**Data excerpts**
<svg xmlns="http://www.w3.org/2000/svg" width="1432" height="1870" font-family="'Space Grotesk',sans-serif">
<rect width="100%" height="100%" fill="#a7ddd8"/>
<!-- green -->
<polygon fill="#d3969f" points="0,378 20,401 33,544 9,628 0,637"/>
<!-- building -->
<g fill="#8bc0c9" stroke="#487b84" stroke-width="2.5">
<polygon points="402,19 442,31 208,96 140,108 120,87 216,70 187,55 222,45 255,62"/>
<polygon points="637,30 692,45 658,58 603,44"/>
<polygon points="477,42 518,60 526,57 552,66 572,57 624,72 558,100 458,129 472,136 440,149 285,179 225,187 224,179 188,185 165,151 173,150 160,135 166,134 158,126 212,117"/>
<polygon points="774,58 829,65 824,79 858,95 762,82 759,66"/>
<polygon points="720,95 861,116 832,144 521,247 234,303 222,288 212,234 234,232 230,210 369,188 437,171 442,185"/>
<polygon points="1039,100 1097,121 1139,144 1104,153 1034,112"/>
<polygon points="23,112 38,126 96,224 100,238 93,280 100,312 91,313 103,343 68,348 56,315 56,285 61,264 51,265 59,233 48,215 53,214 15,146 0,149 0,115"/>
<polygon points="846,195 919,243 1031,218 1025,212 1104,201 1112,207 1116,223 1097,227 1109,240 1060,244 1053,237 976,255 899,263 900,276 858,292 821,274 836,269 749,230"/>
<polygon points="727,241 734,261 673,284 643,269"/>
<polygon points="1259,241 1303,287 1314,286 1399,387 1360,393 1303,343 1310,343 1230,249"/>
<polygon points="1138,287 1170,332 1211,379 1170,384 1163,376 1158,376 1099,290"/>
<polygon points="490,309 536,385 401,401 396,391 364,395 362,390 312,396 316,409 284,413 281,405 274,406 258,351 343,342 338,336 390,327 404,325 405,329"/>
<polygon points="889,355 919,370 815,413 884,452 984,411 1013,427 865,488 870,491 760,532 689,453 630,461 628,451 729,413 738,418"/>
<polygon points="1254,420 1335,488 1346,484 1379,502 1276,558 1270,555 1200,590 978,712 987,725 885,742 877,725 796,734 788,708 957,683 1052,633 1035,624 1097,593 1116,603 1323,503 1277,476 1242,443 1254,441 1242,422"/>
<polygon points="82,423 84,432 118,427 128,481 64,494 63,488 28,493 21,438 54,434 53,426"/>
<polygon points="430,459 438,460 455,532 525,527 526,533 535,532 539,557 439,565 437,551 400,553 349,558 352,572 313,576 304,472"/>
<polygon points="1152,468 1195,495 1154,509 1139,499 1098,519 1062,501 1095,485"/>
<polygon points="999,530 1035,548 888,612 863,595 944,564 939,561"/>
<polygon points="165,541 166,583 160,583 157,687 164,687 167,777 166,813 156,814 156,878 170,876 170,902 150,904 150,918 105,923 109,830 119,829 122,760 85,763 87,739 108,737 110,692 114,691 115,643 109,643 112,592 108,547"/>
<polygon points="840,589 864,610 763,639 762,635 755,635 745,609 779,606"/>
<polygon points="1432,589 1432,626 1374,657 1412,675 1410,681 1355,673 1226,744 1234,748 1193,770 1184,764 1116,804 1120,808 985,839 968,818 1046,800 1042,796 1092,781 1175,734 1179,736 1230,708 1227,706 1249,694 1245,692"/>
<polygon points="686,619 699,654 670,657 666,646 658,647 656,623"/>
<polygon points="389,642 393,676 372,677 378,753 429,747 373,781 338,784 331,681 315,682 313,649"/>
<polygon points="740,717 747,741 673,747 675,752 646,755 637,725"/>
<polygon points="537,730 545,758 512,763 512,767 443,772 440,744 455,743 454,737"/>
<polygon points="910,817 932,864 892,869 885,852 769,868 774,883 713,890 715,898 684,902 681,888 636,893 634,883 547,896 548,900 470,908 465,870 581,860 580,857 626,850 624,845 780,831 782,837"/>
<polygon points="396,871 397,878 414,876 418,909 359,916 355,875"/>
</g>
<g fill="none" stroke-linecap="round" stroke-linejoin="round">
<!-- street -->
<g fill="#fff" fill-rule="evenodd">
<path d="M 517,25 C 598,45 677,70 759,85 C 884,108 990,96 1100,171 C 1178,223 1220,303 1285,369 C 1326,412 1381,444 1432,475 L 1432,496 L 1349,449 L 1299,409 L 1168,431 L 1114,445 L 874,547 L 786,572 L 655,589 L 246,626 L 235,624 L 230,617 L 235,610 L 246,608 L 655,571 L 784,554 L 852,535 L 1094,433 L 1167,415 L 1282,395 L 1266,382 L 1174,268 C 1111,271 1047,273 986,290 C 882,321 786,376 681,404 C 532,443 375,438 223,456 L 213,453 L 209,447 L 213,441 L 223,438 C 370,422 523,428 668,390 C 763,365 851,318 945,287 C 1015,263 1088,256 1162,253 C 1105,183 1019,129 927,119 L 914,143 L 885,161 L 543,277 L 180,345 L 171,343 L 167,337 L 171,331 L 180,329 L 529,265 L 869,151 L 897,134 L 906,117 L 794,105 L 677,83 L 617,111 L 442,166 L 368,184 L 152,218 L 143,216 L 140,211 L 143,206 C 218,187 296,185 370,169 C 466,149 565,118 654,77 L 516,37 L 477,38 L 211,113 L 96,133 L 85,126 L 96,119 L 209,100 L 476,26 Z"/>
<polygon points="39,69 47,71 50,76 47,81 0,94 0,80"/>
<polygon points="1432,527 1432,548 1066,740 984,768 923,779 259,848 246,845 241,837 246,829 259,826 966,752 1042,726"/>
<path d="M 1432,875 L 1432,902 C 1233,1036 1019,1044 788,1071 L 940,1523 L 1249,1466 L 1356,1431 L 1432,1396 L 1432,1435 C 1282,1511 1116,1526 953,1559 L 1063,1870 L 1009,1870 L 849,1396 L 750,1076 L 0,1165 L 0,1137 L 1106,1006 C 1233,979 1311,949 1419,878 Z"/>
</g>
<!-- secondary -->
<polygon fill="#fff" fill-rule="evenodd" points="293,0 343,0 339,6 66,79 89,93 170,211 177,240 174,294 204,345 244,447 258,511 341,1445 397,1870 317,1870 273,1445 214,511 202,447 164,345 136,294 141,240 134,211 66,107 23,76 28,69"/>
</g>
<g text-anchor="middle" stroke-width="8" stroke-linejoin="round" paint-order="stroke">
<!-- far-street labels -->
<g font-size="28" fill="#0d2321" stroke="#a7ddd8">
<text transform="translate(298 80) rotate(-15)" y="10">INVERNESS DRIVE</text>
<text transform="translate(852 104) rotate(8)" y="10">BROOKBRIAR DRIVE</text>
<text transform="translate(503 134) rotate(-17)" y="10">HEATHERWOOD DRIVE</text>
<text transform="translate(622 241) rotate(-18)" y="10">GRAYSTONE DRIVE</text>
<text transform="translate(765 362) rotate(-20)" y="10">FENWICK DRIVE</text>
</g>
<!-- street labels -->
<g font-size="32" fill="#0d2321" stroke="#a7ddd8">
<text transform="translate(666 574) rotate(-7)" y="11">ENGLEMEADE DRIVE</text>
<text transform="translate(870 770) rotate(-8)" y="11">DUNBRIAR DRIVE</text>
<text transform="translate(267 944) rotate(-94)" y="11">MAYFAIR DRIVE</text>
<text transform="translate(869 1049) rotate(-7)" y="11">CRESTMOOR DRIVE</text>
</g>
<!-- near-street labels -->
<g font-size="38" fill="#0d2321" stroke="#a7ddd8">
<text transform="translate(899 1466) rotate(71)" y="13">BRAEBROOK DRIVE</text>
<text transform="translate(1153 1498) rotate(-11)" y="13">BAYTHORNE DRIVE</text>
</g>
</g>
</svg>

**Your goal**
The data must be printed verbatim, line by line.

**Exercise answer**
<svg xmlns="http://www.w3.org/2000/svg" width="1432" height="1870" font-family="'Space Grotesk',sans-serif">
<rect width="100%" height="100%" fill="#a7ddd8"/>
<!-- green -->
<polygon fill="#d3969f" points="0,378 20,401 33,544 9,628 0,637"/>
<!-- building -->
<g fill="#8bc0c9" stroke="#487b84" stroke-width="2.5">
<polygon points="402,19 442,31 208,96 140,108 120,87 216,70 187,55 222,45 255,62"/>
<polygon points="637,30 692,45 658,58 603,44"/>
<polygon points="477,42 518,60 526,57 552,66 572,57 624,72 558,100 458,129 472,136 440,149 285,179 225,187 224,179 188,185 165,151 173,150 160,135 166,134 158,126 212,117"/>
<polygon points="774,58 829,65 824,79 858,95 762,82 759,66"/>
<polygon points="720,95 861,116 832,144 521,247 234,303 222,288 212,234 234,232 230,210 369,188 437,171 442,185"/>
<polygon points="1039,100 1097,121 1139,144 1104,153 1034,112"/>
<polygon points="23,112 38,126 96,224 100,238 93,280 100,312 91,313 103,343 68,348 56,315 56,285 61,264 51,265 59,233 48,215 53,214 15,146 0,149 0,115"/>
<polygon points="846,195 919,243 1031,218 1025,212 1104,201 1112,207 1116,223 1097,227 1109,240 1060,244 1053,237 976,255 899,263 900,276 858,292 821,274 836,269 749,230"/>
<polygon points="727,241 734,261 673,284 643,269"/>
<polygon points="1259,241 1303,287 1314,286 1399,387 1360,393 1303,343 1310,343 1230,249"/>
<polygon points="1138,287 1170,332 1211,379 1170,384 1163,376 1158,376 1099,290"/>
<polygon points="490,309 536,385 401,401 396,391 364,395 362,390 312,396 316,409 284,413 281,405 274,406 258,351 343,342 338,336 390,327 404,325 405,329"/>
<polygon points="889,355 919,370 815,413 884,452 984,411 1013,427 865,488 870,491 760,532 689,453 630,461 628,451 729,413 738,418"/>
<polygon points="1254,420 1335,488 1346,484 1379,502 1276,558 1270,555 1200,590 978,712 987,725 885,742 877,725 796,734 788,708 957,683 1052,633 1035,624 1097,593 1116,603 1323,503 1277,476 1242,443 1254,441 1242,422"/>
<polygon points="82,423 84,432 118,427 128,481 64,494 63,488 28,493 21,438 54,434 53,426"/>
<polygon points="430,459 438,460 455,532 525,527 526,533 535,532 539,557 439,565 437,551 400,553 349,558 352,572 313,576 304,472"/>
<polygon points="1152,468 1195,495 1154,509 1139,499 1098,519 1062,501 1095,485"/>
<polygon points="999,530 1035,548 888,612 863,595 944,564 939,561"/>
<polygon points="165,541 166,583 160,583 157,687 164,687 167,777 166,813 156,814 156,878 170,876 170,902 150,904 150,918 105,923 109,830 119,829 122,760 85,763 87,739 108,737 110,692 114,691 115,643 109,643 112,592 108,547"/>
<polygon points="840,589 864,610 763,639 762,635 755,635 745,609 779,606"/>
<polygon points="1432,589 1432,626 1374,657 1412,675 1410,681 1355,673 1226,744 1234,748 1193,770 1184,764 1116,804 1120,808 985,839 968,818 1046,800 1042,796 1092,781 1175,734 1179,736 1230,708 1227,706 1249,694 1245,692"/>
<polygon points="686,619 699,654 670,657 666,646 658,647 656,623"/>
<polygon points="389,642 393,676 372,677 378,753 429,747 373,781 338,784 331,681 315,682 313,649"/>
<polygon points="740,717 747,741 673,747 675,752 646,755 637,725"/>
<polygon points="537,730 545,758 512,763 512,767 443,772 440,744 455,743 454,737"/>
<polygon points="910,817 932,864 892,869 885,852 769,868 774,883 713,890 715,898 684,902 681,888 636,893 634,883 547,896 548,900 470,908 465,870 581,860 580,857 626,850 624,845 780,831 782,837"/>
<polygon points="396,871 397,878 414,876 418,909 359,916 355,875"/>
</g>
<g fill="none" stroke-linecap="round" stroke-linejoin="round">
<!-- street -->
<g fill="#fff" fill-rule="evenodd">
<path d="M 517,25 C 598,45 677,70 759,85 C 884,108 990,96 1100,171 C 1178,223 1220,303 1285,369 C 1326,412 1381,444 1432,475 L 1432,496 L 1349,449 L 1299,409 L 1168,431 L 1114,445 L 874,547 L 786,572 L 655,589 L 246,626 L 235,624 L 230,617 L 235,610 L 246,608 L 655,571 L 784,554 L 852,535 L 1094,433 L 1167,415 L 1282,395 L 1266,382 L 1174,268 C 1111,271 1047,273 986,290 C 882,321 786,376 681,404 C 532,443 375,438 223,456 L 213,453 L 209,447 L 213,441 L 223,438 C 370,422 523,428 668,390 C 763,365 851,318 945,287 C 1015,263 1088,256 1162,253 C 1105,183 1019,129 927,119 L 914,143 L 885,161 L 543,277 L 180,345 L 171,343 L 167,337 L 171,331 L 180,329 L 529,265 L 869,151 L 897,134 L 906,117 L 794,105 L 677,83 L 617,111 L 442,166 L 368,184 L 152,218 L 143,216 L 140,211 L 143,206 C 218,187 296,185 370,169 C 466,149 565,118 654,77 L 516,37 L 477,38 L 211,113 L 96,133 L 85,126 L 96,119 L 209,100 L 476,26 Z"/>
<polygon points="39,69 47,71 50,76 47,81 0,94 0,80"/>
<polygon points="1432,527 1432,548 1066,740 984,768 923,779 259,848 246,845 241,837 246,829 259,826 966,752 1042,726"/>
<path d="M 1432,875 L 1432,902 C 1233,1036 1019,1044 788,1071 L 940,1523 L 1249,1466 L 1356,1431 L 1432,1396 L 1432,1435 C 1282,1511 1116,1526 953,1559 L 1063,1870 L 1009,1870 L 849,1396 L 750,1076 L 0,1165 L 0,1137 L 1106,1006 C 1233,979 1311,949 1419,878 Z"/>
</g>
<!-- secondary -->
<polygon fill="#fff" fill-rule="evenodd" points="293,0 343,0 339,6 66,79 89,93 170,211 177,240 174,294 204,345 244,447 258,511 341,1445 397,1870 317,1870 273,1445 214,511 202,447 164,345 136,294 141,240 134,211 66,107 23,76 28,69"/>
</g>
<g text-anchor="middle" stroke-width="8" stroke-linejoin="round" paint-order="stroke">
<!-- far-street labels -->
<g font-size="28" fill="#0d2321" stroke="#a7ddd8">
<text transform="translate(298 80) rotate(-15)" y="10">INVERNESS DRIVE</text>
<text transform="translate(852 104) rotate(8)" y="10">BROOKBRIAR DRIVE</text>
<text transform="translate(503 134) rotate(-17)" y="10">HEATHERWOOD DRIVE</text>
<text transform="translate(622 241) rotate(-18)" y="10">GRAYSTONE DRIVE</text>
<text transform="translate(765 362) rotate(-20)" y="10">FENWICK DRIVE</text>
</g>
<!-- street labels -->
<g font-size="32" fill="#0d2321" stroke="#a7ddd8">
<text transform="translate(666 574) rotate(-7)" y="11">ENGLEMEADE DRIVE</text>
<text transform="translate(870 770) rotate(-8)" y="11">DUNBRIAR DRIVE</text>
<text transform="translate(267 944) rotate(-94)" y="11">MAYFAIR DRIVE</text>
<text transform="translate(869 1049) rotate(-7)" y="11">CRESTMOOR DRIVE</text>
</g>
<!-- near-street labels -->
<g font-size="38" fill="#0d2321" stroke="#a7ddd8">
<text transform="translate(899 1466) rotate(71)" y="13">BRAEBROOK DRIVE</text>
<text transform="translate(1153 1498) rotate(-11)" y="13">BAYTHORNE DRIVE</text>
</g>
</g>
</svg>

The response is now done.